Robert Yawger, director of energy futures at Mizuho Americas said market conditions encouraged profit taking. Speculators in the week to April 11 also increased bets on strong performance in both contracts.
“The market was overbought so these people are definitely booking profits at this point,” Yawger said.
Benchmark Brent crude futures ended the session 53 cents lower at $55.36 while U.S. West Texas Intermediate (WTI) crude futures settled down 53 cents at $52.65 a barrel.
Volumes were thin, with about 152,000 Brent futures contracts and about 296,000 WTI contracts changing hands, less than half of Thursday’s trading volumes.
With financial markets closed across Europe, the focus was on geopolitical tensions.
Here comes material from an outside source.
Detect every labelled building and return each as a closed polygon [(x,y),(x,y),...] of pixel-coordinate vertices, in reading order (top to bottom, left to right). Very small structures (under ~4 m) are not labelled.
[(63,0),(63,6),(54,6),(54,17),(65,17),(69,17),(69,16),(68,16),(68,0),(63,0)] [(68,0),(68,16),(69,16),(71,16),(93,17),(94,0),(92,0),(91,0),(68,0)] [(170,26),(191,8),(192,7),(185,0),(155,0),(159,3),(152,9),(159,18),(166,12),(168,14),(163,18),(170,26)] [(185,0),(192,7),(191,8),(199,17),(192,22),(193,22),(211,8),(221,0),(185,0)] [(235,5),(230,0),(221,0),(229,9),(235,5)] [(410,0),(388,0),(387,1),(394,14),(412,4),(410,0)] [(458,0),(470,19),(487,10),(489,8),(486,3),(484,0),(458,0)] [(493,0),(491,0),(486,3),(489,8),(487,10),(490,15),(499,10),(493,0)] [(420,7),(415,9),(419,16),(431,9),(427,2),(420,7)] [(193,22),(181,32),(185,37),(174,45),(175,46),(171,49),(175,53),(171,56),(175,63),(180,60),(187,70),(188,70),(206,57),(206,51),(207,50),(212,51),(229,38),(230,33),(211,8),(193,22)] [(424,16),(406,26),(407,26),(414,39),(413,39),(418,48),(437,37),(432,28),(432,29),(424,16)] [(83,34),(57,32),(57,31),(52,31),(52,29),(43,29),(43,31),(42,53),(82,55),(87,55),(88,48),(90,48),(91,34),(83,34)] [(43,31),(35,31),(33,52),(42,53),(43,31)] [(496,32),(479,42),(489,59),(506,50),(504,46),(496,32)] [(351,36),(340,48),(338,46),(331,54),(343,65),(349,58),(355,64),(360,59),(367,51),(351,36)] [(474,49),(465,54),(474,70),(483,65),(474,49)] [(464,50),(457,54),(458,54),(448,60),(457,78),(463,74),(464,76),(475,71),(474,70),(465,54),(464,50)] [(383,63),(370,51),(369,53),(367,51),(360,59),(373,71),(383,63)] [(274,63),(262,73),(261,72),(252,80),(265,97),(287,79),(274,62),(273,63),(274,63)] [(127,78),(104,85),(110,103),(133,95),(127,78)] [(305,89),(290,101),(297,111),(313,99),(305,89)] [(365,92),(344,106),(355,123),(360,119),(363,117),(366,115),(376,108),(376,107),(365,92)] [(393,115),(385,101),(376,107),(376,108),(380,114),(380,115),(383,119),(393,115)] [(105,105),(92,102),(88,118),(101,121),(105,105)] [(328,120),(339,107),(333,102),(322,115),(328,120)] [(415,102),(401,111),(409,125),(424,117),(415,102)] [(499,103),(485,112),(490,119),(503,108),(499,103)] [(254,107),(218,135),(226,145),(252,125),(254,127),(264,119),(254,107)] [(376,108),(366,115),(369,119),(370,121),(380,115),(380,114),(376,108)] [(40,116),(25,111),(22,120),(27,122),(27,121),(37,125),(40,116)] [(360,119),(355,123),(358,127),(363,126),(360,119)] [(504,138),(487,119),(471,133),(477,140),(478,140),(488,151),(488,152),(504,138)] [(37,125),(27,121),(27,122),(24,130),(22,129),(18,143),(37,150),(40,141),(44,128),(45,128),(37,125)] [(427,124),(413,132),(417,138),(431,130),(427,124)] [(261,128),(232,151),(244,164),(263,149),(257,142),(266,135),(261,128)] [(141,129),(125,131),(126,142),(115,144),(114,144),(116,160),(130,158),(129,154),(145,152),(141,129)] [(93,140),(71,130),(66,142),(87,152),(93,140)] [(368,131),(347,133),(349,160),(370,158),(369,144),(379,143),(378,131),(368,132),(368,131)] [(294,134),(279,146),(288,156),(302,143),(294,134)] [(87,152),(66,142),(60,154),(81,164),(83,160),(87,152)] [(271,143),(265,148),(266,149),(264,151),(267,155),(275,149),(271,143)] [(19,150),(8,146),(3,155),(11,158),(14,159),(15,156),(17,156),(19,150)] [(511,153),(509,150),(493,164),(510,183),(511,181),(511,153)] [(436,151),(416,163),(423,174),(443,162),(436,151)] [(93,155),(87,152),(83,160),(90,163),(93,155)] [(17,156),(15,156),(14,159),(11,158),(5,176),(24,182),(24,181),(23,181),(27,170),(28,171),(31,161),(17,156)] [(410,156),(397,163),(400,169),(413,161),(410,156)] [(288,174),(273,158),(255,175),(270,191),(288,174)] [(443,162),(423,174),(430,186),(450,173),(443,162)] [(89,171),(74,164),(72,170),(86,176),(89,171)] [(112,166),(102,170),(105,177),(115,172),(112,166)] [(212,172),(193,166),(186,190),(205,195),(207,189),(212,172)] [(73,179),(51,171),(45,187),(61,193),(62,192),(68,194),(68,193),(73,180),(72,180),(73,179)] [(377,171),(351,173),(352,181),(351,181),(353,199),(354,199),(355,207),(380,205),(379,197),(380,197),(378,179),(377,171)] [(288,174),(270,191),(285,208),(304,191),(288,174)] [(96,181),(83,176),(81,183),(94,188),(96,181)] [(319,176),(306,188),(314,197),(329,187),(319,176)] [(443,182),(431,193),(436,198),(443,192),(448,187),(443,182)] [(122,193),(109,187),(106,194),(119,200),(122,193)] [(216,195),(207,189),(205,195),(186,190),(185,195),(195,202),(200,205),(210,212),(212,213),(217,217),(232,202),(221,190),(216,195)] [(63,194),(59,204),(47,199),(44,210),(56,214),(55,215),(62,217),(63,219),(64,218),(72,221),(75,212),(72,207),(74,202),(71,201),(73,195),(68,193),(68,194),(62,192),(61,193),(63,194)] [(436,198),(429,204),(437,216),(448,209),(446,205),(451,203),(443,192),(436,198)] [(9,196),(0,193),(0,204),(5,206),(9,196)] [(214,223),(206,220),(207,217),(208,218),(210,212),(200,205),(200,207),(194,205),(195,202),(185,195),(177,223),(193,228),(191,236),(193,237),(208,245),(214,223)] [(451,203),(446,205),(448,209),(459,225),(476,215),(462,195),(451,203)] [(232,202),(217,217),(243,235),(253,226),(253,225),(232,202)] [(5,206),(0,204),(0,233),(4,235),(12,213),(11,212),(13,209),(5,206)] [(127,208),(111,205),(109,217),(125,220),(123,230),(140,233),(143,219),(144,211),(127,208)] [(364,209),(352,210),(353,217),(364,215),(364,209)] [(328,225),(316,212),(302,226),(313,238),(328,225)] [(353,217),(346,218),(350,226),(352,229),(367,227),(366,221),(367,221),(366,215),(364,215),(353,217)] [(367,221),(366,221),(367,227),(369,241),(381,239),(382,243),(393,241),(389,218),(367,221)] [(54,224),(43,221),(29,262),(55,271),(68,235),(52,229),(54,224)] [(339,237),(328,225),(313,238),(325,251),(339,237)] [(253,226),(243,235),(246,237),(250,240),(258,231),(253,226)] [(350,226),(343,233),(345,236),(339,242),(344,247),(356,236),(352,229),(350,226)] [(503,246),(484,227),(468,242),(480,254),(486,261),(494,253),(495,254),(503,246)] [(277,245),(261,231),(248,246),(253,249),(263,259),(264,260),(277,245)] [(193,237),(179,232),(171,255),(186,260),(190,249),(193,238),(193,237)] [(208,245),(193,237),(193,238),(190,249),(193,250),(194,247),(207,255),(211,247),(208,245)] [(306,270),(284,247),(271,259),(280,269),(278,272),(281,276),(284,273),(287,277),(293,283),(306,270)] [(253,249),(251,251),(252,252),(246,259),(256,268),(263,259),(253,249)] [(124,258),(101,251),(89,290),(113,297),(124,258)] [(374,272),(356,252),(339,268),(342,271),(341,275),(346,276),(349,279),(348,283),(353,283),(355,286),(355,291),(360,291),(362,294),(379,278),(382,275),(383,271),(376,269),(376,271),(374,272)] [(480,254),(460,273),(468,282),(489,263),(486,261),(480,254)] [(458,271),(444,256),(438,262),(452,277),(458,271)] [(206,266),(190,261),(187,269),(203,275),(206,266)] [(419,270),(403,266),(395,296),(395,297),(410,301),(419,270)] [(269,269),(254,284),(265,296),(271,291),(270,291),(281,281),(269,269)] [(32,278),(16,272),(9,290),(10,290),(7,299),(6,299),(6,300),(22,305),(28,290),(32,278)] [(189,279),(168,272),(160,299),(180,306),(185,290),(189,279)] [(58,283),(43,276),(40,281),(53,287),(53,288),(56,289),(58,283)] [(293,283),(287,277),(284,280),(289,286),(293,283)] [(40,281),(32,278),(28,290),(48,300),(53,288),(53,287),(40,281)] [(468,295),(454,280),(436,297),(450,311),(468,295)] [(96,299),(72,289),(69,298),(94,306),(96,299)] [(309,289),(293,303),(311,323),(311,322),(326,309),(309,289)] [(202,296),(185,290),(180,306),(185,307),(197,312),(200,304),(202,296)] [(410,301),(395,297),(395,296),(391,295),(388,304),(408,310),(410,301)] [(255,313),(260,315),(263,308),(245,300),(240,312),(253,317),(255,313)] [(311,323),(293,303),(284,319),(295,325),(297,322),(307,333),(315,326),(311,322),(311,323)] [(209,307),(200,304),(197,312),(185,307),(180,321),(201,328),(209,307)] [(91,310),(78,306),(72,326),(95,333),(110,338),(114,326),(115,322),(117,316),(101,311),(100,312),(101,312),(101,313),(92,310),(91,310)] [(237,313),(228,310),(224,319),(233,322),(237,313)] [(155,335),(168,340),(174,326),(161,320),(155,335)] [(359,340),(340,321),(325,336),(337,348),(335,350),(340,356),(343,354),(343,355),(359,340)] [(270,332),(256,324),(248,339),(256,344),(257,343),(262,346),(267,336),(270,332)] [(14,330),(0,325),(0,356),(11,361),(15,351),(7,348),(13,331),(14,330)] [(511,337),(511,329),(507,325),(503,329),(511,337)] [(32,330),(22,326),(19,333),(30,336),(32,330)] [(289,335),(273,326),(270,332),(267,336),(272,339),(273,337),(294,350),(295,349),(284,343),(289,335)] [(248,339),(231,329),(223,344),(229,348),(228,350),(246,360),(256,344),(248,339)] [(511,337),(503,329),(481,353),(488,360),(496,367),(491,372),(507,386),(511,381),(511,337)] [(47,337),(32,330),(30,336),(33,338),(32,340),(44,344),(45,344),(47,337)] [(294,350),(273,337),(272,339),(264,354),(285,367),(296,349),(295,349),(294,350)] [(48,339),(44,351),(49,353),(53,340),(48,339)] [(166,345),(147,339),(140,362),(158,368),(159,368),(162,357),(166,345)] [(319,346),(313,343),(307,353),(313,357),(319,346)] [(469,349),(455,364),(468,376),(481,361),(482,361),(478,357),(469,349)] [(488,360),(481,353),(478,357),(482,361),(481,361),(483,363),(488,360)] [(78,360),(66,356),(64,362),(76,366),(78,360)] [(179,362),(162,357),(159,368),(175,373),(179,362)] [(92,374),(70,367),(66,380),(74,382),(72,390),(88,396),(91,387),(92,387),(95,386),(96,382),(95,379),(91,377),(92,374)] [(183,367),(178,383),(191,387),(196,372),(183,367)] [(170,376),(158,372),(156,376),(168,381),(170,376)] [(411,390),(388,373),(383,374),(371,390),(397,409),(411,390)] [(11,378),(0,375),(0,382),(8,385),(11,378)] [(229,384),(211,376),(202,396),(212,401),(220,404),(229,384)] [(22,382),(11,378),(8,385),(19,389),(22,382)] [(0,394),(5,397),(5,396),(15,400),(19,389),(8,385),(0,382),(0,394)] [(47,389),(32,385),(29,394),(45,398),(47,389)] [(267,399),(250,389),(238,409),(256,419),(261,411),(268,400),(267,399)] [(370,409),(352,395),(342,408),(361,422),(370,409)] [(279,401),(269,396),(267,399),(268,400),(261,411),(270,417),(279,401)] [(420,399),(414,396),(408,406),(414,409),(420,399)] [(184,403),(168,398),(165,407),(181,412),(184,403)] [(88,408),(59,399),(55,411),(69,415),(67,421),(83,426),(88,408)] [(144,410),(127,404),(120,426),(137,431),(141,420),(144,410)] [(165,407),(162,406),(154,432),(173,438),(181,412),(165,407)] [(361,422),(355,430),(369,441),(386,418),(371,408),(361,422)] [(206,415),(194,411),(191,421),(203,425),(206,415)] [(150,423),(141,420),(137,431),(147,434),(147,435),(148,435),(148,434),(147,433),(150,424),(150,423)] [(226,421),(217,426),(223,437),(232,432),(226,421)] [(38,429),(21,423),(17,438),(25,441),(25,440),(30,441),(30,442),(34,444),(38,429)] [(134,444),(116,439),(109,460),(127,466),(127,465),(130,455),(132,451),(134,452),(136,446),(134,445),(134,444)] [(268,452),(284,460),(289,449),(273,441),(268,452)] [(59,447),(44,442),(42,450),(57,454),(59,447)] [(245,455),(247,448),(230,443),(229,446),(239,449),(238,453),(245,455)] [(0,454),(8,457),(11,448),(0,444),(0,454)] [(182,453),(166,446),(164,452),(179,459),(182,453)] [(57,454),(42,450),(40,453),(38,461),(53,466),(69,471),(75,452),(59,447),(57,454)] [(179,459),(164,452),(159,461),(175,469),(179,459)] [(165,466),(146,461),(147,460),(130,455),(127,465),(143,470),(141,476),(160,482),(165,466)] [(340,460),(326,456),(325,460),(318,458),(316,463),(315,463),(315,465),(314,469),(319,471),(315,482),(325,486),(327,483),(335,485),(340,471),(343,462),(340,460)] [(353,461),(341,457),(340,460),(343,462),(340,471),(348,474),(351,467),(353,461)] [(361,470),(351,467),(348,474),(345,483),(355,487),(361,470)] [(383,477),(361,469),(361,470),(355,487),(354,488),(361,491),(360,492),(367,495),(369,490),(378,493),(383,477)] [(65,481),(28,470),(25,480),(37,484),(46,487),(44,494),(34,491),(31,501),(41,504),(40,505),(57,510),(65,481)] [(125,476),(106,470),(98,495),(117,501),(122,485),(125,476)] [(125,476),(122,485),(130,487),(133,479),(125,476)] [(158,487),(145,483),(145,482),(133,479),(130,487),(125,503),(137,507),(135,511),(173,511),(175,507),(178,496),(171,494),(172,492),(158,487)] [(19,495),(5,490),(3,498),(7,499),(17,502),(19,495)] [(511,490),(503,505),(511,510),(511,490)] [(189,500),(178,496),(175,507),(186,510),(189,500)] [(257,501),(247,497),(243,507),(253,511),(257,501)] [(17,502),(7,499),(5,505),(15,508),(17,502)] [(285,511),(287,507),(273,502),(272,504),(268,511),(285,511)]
The Organization of the Petroleum Exporting Countries will meet on May 25 to consider extending output cuts beyond June to reduce a glut that has depressed prices. Iran fed hopes that OPEC and non-OPEC producers would extend the cuts, but Saudi Arabia’s energy minister said it was too early to discuss an extension.
“While the Saudis and the Russians have been complying with their cuts we’ve seen Iraq and a number of other countries produce more than their share of the quota,” Andrew Lipow, president of Lipow Oil Associates in Houston, said.
“So that gives the market pause at how effective they’re going to be at taking oil out of the market.”
Another source of instability is in North Korea. U.S. Vice President Mike Pence on Monday warned North Korea that U.S. strikes in Afghanistan and Syria, one of North Korea’s few close allies, showed that the country should not test the resolve of President Donald Trump.
Fighting in Libya has cut oil output, but state oil company National Oil Corporation has reopened at least one field. <RIG/U>
Many analysts remained positive on oil prices.
“We remain constructive on oil prices for the balance of 2017 as second quarter 2017 should see markets tighten as a result of the current OPEC/non-OPEC deal whilst an expected extension of the deal on May 25th should keep oil inventories drawing in the second half of the year,” Citi analysts said in a note.
“This should push Brent to $60-65 per barrel.”